Defense Minister Benny Gantz (right) and his Cypriot counterpart, Charalambos Petrides, meet at the IDF headquarters in Tel Aviv, August 11, 2022. (Ariel Hermoni/Defense Ministry)

Gantz said he was “pleased that our establishments have been working closely, and that our industrial cooperation has become a pillar not only of our bilateral relations, but also to regional security and stability.”

He added, “We also value the trilateral framework with Greece. It is an asset to the force build-up of the individual countries, as well as to wider regional security.”

According to Kathimerini, the Iron Dome would be used by Cyprus against potential hostile Turkish actions, including drones, from the mainland or Turkish-occupied Northern Cyprus.

With its 70-kilometer range, one system could cover the entire island, the report said.

The eastern Mediterranean island has been divided since 1974, when Turkish troops invaded in response to an Athens-inspired coup seeking union with Greece.

Only Turkey recognizes a Turkish Cypriot declaration of independence and Turkish Cypriots reject the internationally recognized Cypriot government’s authority over the island’s northern third.

File: Smoke trails are seen as rockets launched from the Gaza Strip are intercepted by the Iron Dome over Sderot on August 7, 2022. (Yossi Zamir/Flash90)

Friday’s report comes amid warming ties between Jerusalem and Ankara following years of frosty relations that saw Turkey emerge as one of Israel’s most vocal critics internationally.

Originally designed to intercept rockets, the Iron Dome has since been upgraded and improved to allow it to also shoot down mortar shells, unmanned aerial vehicles, and cruise missiles.
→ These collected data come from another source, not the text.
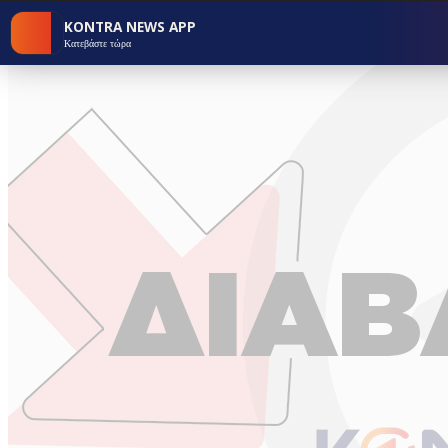
KONTRA NEWS APP
Κατεβάστε τώρα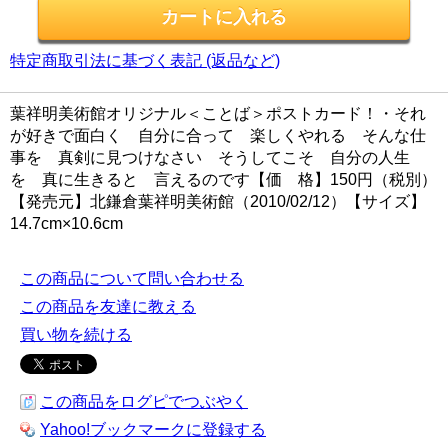
特定商取引法に基づく表記 (返品など)
葉祥明美術館オリジナル＜ことば＞ポストカード！・それ
が好きで面白く 自分に合って 楽しくやれる そんな仕
事を 真剣に見つけなさい そうしてこそ 自分の人生
を 真に生きると 言えるのです【価 格】150円（税別）
【発売元】北鎌倉葉祥明美術館（2010/02/12）【サイズ】
14.7cm×10.6cm
この商品について問い合わせる
この商品を友達に教える
買い物を続ける
この商品をログピでつぶやく
Yahoo!ブックマークに登録する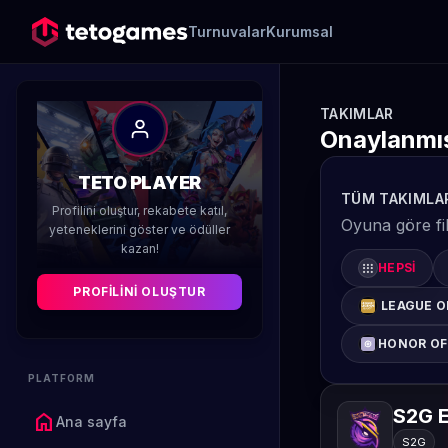
Turnuvalar
Kurumsal
TAKIMLAR
Onaylanmış
TETO PLAYER
TÜM TAKIMLA
Profilini oluştur, rekabete katıl,
Oyuna göre fil
yeteneklerini göster ve ödüller
kazan!
apps
HEPSI
PROFILINI OLUŞTUR
LEAGUE O
HONOR OF
PLATFORM
S2G E
home
Ana sayfa
S2G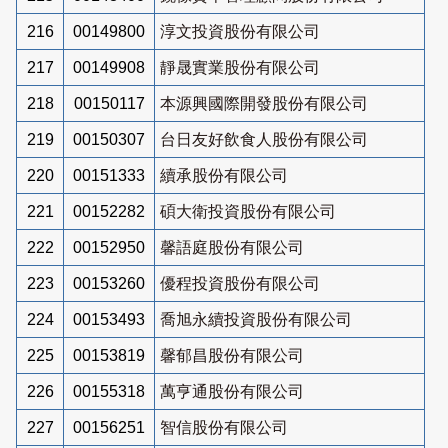
216
00149800
淳文投資股份有限公司
217
00149908
靜晟實業股份有限公司
218
00150117
本源興國際開發股份有限公司
219
00150307
台日友好飲食人股份有限公司
220
00151333
續承股份有限公司
221
00152282
碩大衛投資股份有限公司
222
00152950
馨語庭股份有限公司
223
00153260
優程投資股份有限公司
224
00153493
喬旭永續投資股份有限公司
225
00153819
馨郁昌股份有限公司
226
00155318
萬亨通股份有限公司
227
00156251
智信股份有限公司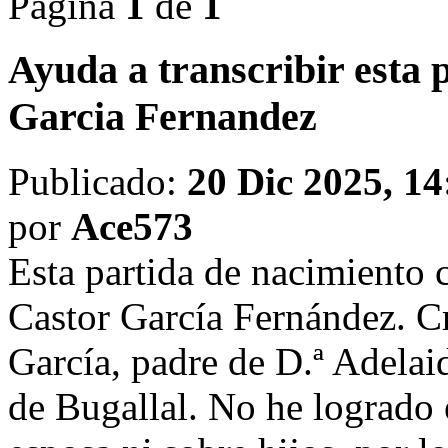
Página
1
de
1
Ayuda a transcribir esta 
Garcia Fernandez
Publicado:
20 Dic 2025, 14
por
Ace573
Esta partida de nacimiento 
Castor García Fernández. Cr
García, padre de D.ª Adelai
de Bugallal. No he logrado 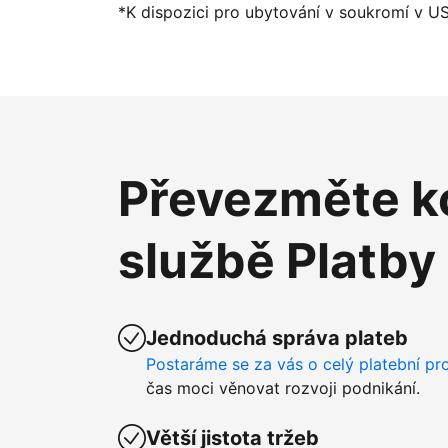
*K dispozici pro ubytování v soukromí v U
Převezměte ko
službě Platby
Jednoduchá správa plateb
Postaráme se za vás o celý platební pr
čas moci věnovat rozvoji podnikání.
Větší jistota tržeb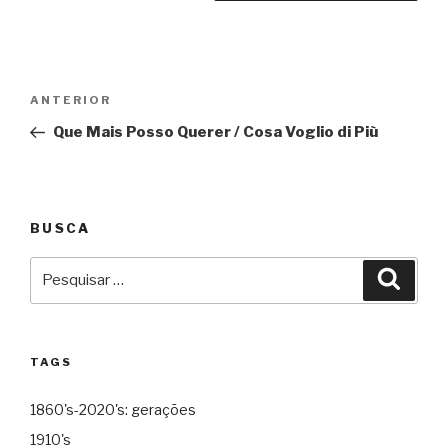
Navegação
Anterior
ANTERIOR
de
Que Mais Posso Querer / Cosa Voglio di Più
Post
BUSCA
Pesquisar
Pesqu
por:
TAGS
1860's-2020's: gerações
1910's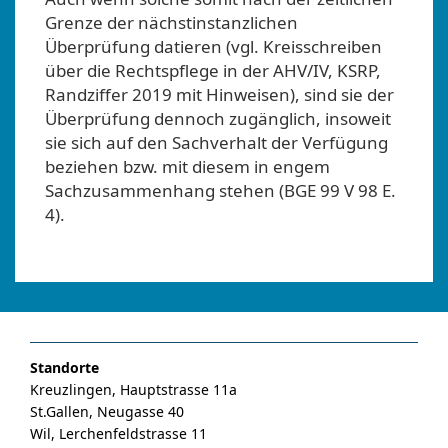
Grenze der nächstinstanzlichen
Überprüfung datieren (vgl. Kreisschreiben
über die Rechtspflege in der AHV/IV, KSRP,
Randziffer 2019 mit Hinweisen), sind sie der
Überprüfung dennoch zugänglich, insoweit
sie sich auf den Sachverhalt der Verfügung
beziehen bzw. mit diesem in engem
Sachzusammenhang stehen (BGE 99 V 98 E.
4).
Standorte
Kreuzlingen, Hauptstrasse 11a
St.Gallen, Neugasse 40
Wil, Lerchenfeldstrasse 11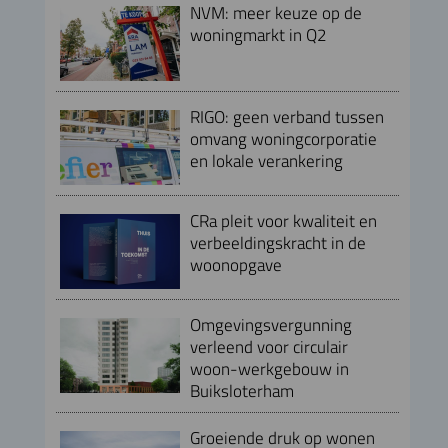
NVM: meer keuze op de
woningmarkt in Q2
RIGO: geen verband tussen
omvang woningcorporatie
en lokale verankering
CRa pleit voor kwaliteit en
verbeeldingskracht in de
woonopgave
Omgevingsvergunning
verleend voor circulair
woon-werkgebouw in
Buiksloterham
Groeiende druk op wonen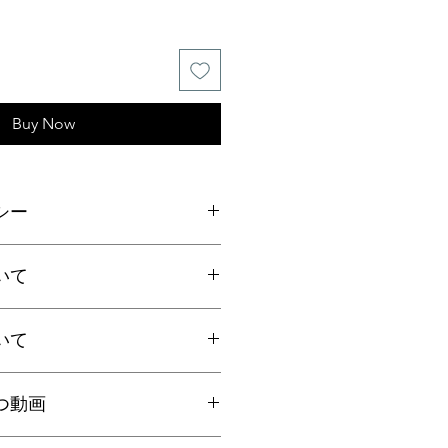
Buy Now
シー
ご連絡の上、商品到着から7日以内
いて
ださい。返品にかかる送料、銀行振
手数料はお客様負担となります。
いて
上お買上げで
全国送料無料
。
国一律770円
ト：全国一律185円
国内で信頼の於ける鑑別機関へ依頼
クリックポストにて発送いたしま
つ動画
日時指定、代引き、高額商品等は宅
ろん、FT-IR分析にて染料の含浸検
を"翡翠TV"にてご案内しておりま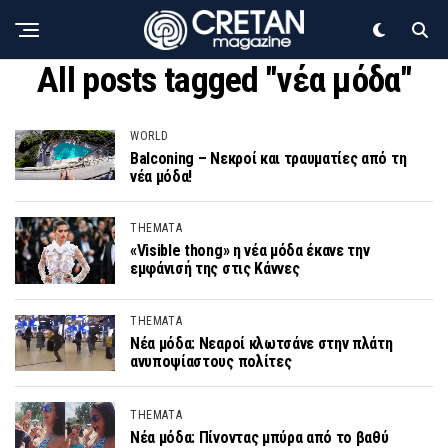
All posts tagged "νέα μόδα"
WORLD
Balconing – Νεκροί και τραυματίες από τη
νέα μόδα!
THEMATA
«Visible thong» η νέα μόδα έκανε την
εμφάνισή της στις Κάννες
THEMATA
Νέα μόδα: Νεαροί κλωτσάνε στην πλάτη
ανυποψίαστους πολίτες
THEMATA
Νέα μόδα: Πίνοντας μπύρα από το βαθύ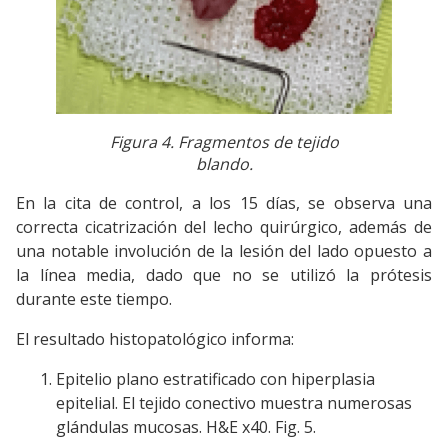
Figura 4. Fragmentos de tejido
blando.
En la cita de control, a los 15 días, se observa una
correcta cicatrización del lecho quirúrgico, además de
una notable involución de la lesión del lado opuesto a
la línea media, dado que no se utilizó la prótesis
durante este tiempo.
El resultado histopatológico informa:
Epitelio plano estratificado con hiperplasia
epitelial. El tejido conectivo muestra numerosas
glándulas mucosas. H&E x40. Fig. 5.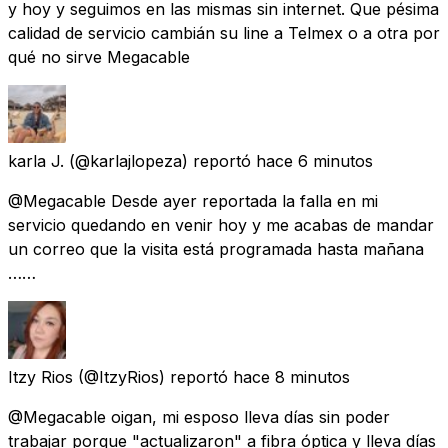
y hoy y seguimos en las mismas sin internet. Que pésima
calidad de servicio cambián su line a Telmex o a otra por
qué no sirve Megacable
karla J.
(@karlajlopeza) reportó
hace 6 minutos
@Megacable Desde ayer reportada la falla en mi
servicio quedando en venir hoy y me acabas de mandar
un correo que la visita está programada hasta mañana
……
Itzy Rios
(@ItzyRios) reportó
hace 8 minutos
@Megacable oigan, mi esposo lleva días sin poder
trabajar porque "actualizaron" a fibra óptica y lleva días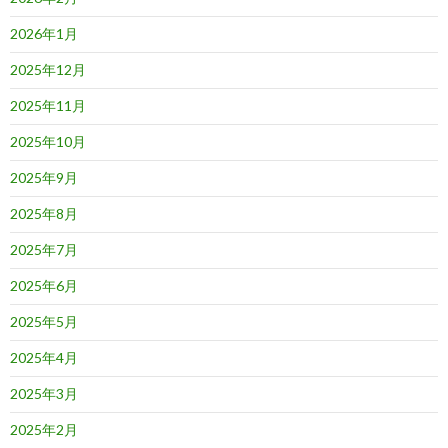
2026年1月
2025年12月
2025年11月
2025年10月
2025年9月
2025年8月
2025年7月
2025年6月
2025年5月
2025年4月
2025年3月
2025年2月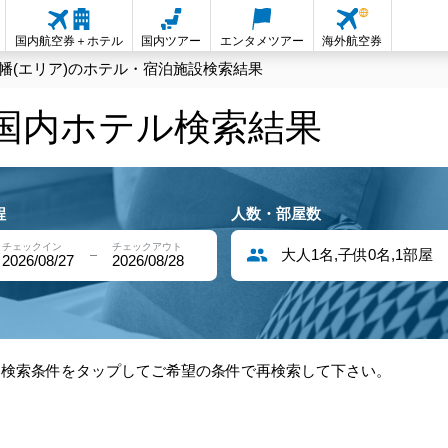
国内航空券＋ホテル
国内ツアー
エンタメツアー
海外航空券
幡(エリア)のホテル・宿泊施設検索結果
の国内ホテル検索結果
程
人数・部屋数
チェックイン
チェックアウト
大人1名,子供0名,1部屋
2026/08/27
2026/08/28
部検索条件をタップしてご希望の条件で再検索して下さい。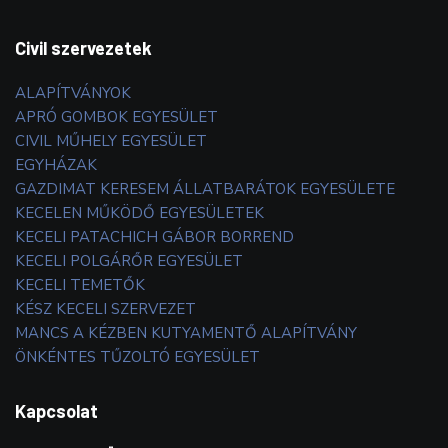
Civil szervezetek
ALAPÍTVÁNYOK
APRÓ GOMBOK EGYESÜLET
CIVIL MŰHELY EGYESÜLET
EGYHÁZAK
GAZDIMAT KERESEM ÁLLATBARÁTOK EGYESÜLETE
KECELEN MŰKÖDŐ EGYESÜLETEK
KECELI PATACHICH GÁBOR BORREND
KECELI POLGÁRŐR EGYESÜLET
KECELI TEMETŐK
KÉSZ KECELI SZERVEZET
MANCS A KÉZBEN KUTYAMENTŐ ALAPÍTVÁNY
ÖNKÉNTES TŰZOLTÓ EGYESÜLET
Kapcsolat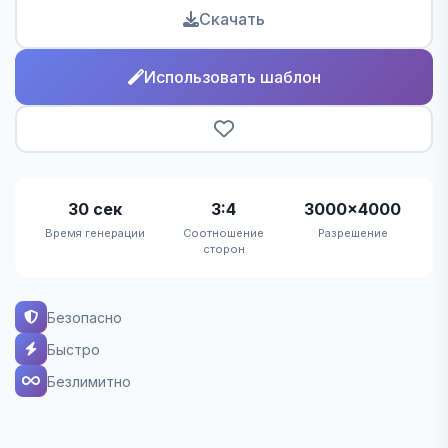
Скачать
Использовать шаблон
30 сек
3:4
3000×4000
Время генерации
Соотношение
Разрешение
сторон
Безопасно
Быстро
Безлимитно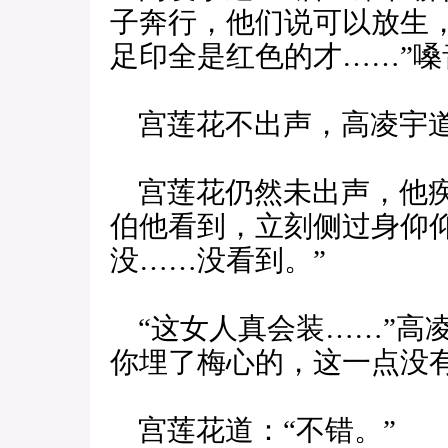
子奔行，他们说可以放生
足印全是红色的才……”
宫莲花不出声，高凌宇道
宫莲花仍然未出声，他疾
伯他看到，立刻侧过身仰
没……没看到。”
“这女人真会装……”高
你埋了梅心的，这一点没有
宫莲花道：“不错。”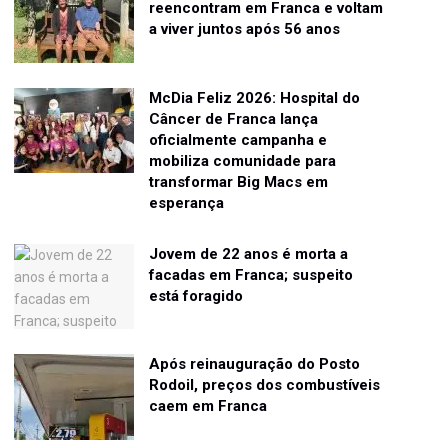
reencontram em Franca e voltam
a viver juntos após 56 anos
McDia Feliz 2026: Hospital do
Câncer de Franca lança
oficialmente campanha e
mobiliza comunidade para
transformar Big Macs em
esperança
Jovem de 22 anos é morta a
facadas em Franca; suspeito
está foragido
Após reinauguração do Posto
Rodoil, preços dos combustíveis
caem em Franca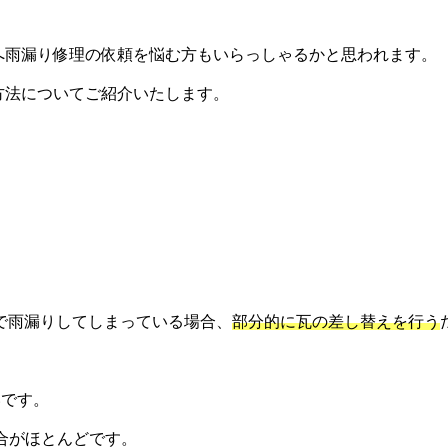
へ雨漏り修理の依頼を悩む方もいらっしゃるかと思われます。
方法についてご紹介いたします。
で雨漏りしてしまっている場合、
部分的に瓦の差し替えを行う
いです。
場合がほとんどです。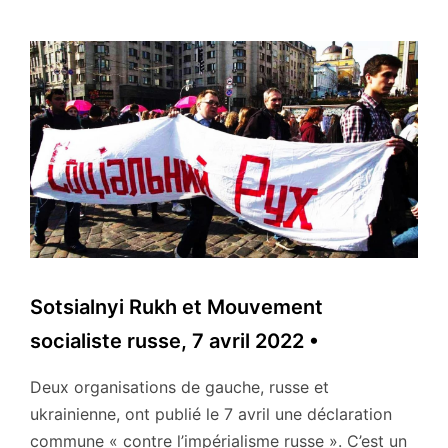
Sotsialnyi Rukh et Mouvement
socialiste russe, 7 avril 2022 •
Deux organisations de gauche, russe et
ukrainienne, ont publié le 7 avril une déclaration
commune « contre l’impérialisme russe ». C’est un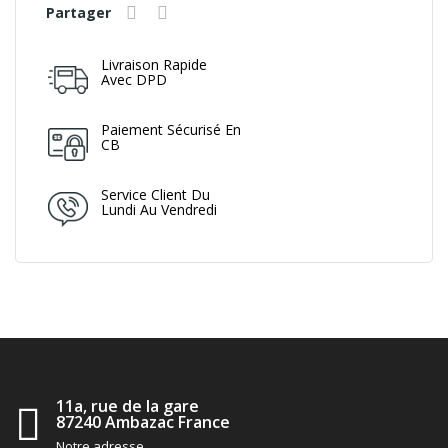
Partager
Livraison Rapide
Avec DPD
Paiement Sécurisé En
CB
Service Client Du
Lundi Au Vendredi
11a, rue de la gare
87240 Ambazac France
Notre adresse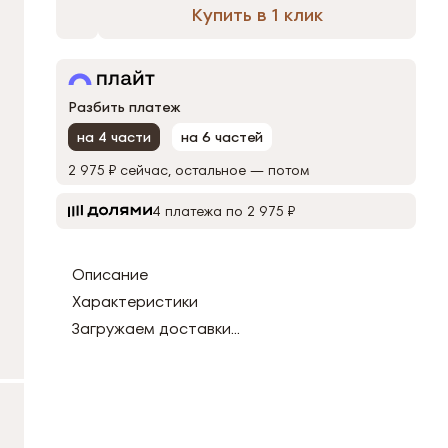
Купить в 1 клик
Разбить платеж
на 4 части
на 6 частей
2 975 ₽
сейчас, остальное — потом
4 платежа по 2 975 ₽
Описание
Характеристики
Загружаем доставки...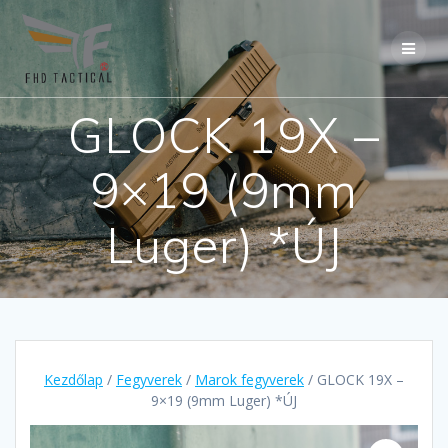
Skip
to
content
GLOCK 19X –
9×19 (9mm
Luger) *ÚJ
Kezdőlap
/
Fegyverek
/
Marok fegyverek
/ GLOCK 19X –
9×19 (9mm Luger) *ÚJ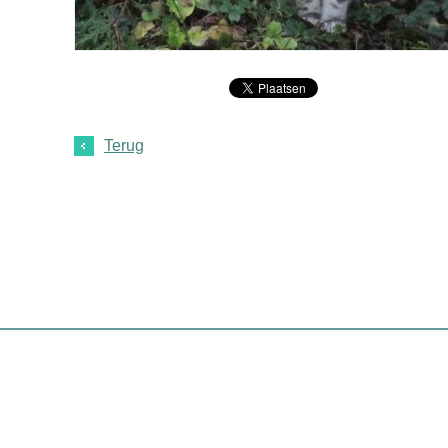
Terug
Home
The Iron Dome has intercepted thousands of projectiles in its years in service. It is credited with shooting down over 380 rockets from Gaza during the most recent round of fighting against the Palestinian Islamic Jihad, at an unprecedented interception rate of 97 percent of the total rockets fired at population centers. (Most of the 1,175 rockets fired from Gaza fell in uninhabited areas in Israel or inside Gaza.)

The Iron Dome has been credited with saving hundreds of lives since it was first deployed in 2011.

Rockets from Gaza, on right, are seen in the night sky fired toward Israel from Beit Lahia in the northern Gaza Strip on May 14, 2021, while Iron Dome interceptor missiles, on left, rise to meet them. (Anas Baba/AFP)

Israel is interested in selling the Iron Dome system abroad without exposing the proprietary technologies that make it work, as such information could be used by the country’s enemies to beat the system.

Reports in recent years have indicated plans to sell the system to other countries including Ukraine, the UAE, Saudi Arabia, and Azerbaijan. Such reports have not materialized or have been denied by Israel.

Due to Iron Dome being a joint Israeli-American project, a sale to a third party cannot take place without the approval of both developer countries.

The US has purchased two Iron Dome batteries under a 2019 agreement. Since then, the US Army has been working to integrate the system into its air defense array.

Agencies contributed to this report.